I am currently devloping in Access 2010.
The first thing I did with the database was split it to a FE/BE database.
I am the only person in our department that can work on Access (and thats being very generous to myself, since I know very little about it).
All the users that will be accessing this database reside in the exact same security group on the network and this cannot be changed.
As far as the network is concerned users can be logged into multiple machines and the same time, this cannot be changed.
All computers have access 2010 installed, all users have access to access 2010, this cannot be changed. (see a reoccurint theme yet )
My IT department has, literally, no ability to alter any network paramaters at all. We are a subset of a much larger division which houses, maintains and controls all network capabilities.
The only "network" aspect I have in my favor is I have control of assigning permissions to the folder where the database is housed. However my permission assigning is literraly just that, Read Only|Read/Write|No access
I am currently pleading to get a dedicated SQL server or at the very least beable to put it on sharepoint. However, neither of those have happened yet.
So as my wonderful life stands right now, I have to do most of the securing/priveleges directly from access.
12-22-11, 16:06 #4Registered User
- Join Date
- Oct 2011
I've been rolling some ideas in my head and would like some advice on how to proceed with them.
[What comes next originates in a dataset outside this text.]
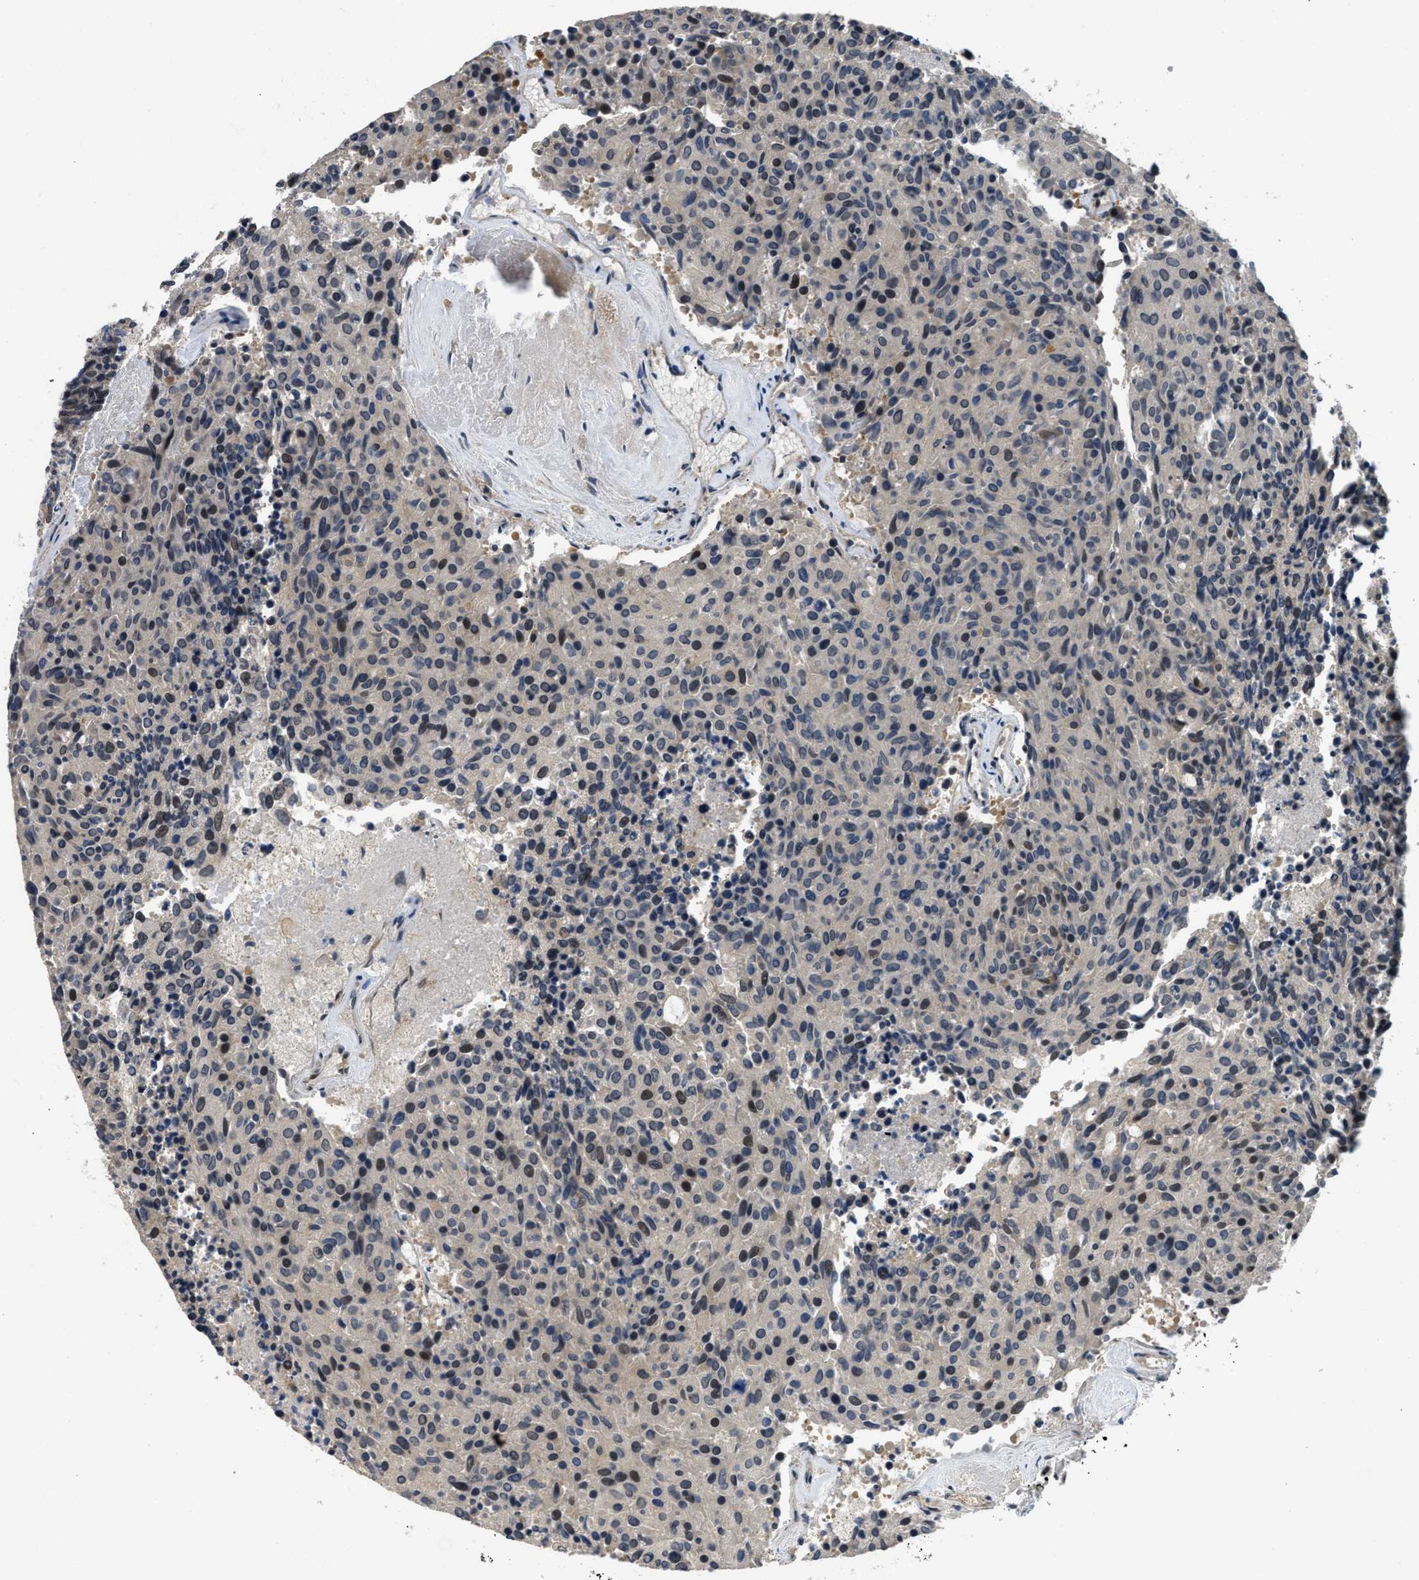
{"staining": {"intensity": "negative", "quantity": "none", "location": "none"}, "tissue": "carcinoid", "cell_type": "Tumor cells", "image_type": "cancer", "snomed": [{"axis": "morphology", "description": "Carcinoid, malignant, NOS"}, {"axis": "topography", "description": "Pancreas"}], "caption": "Tumor cells are negative for brown protein staining in carcinoid (malignant).", "gene": "TES", "patient": {"sex": "female", "age": 54}}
When I can get my hands untied (probably when pigs fly) I'll try to implement a lot of healdem's suggestions until then I need to work on some form manipulation with group priveleges.
As far as the front end is concerned I have it locked down as well as I know how.
All tool bars are disabled, except a custom one in print preview.
I've disabled the cutomization abilities on right click for the ribbon. I have disabled everything in file menu other than print.
I have disabled all Fkey functions outside of alt-F4.
Implemented a lock out user name and password, with each user having a security group they reside in.
Disabled right-click onthe entire database. Forced all screens to be maximized.
The only thing that I know I can lock down and haven't yet, is starting up Access with the shift key held down. I have the function for it, I just have not enabled it yet.
So what I am now trying to move on to is what each security group sees. I have attempted to program some things in using VBA on a single user approach. Biggest problem I have run into is keeping the forms looking nice and neat. When I make a control box non-visible its just a big whole in the form.
I assume there is probably a way to programatically make a control smaller, then for the other controls to realine.?
The other options I have though of is creating a different form for each security group, though this idea seems like a lot of wasted work to me.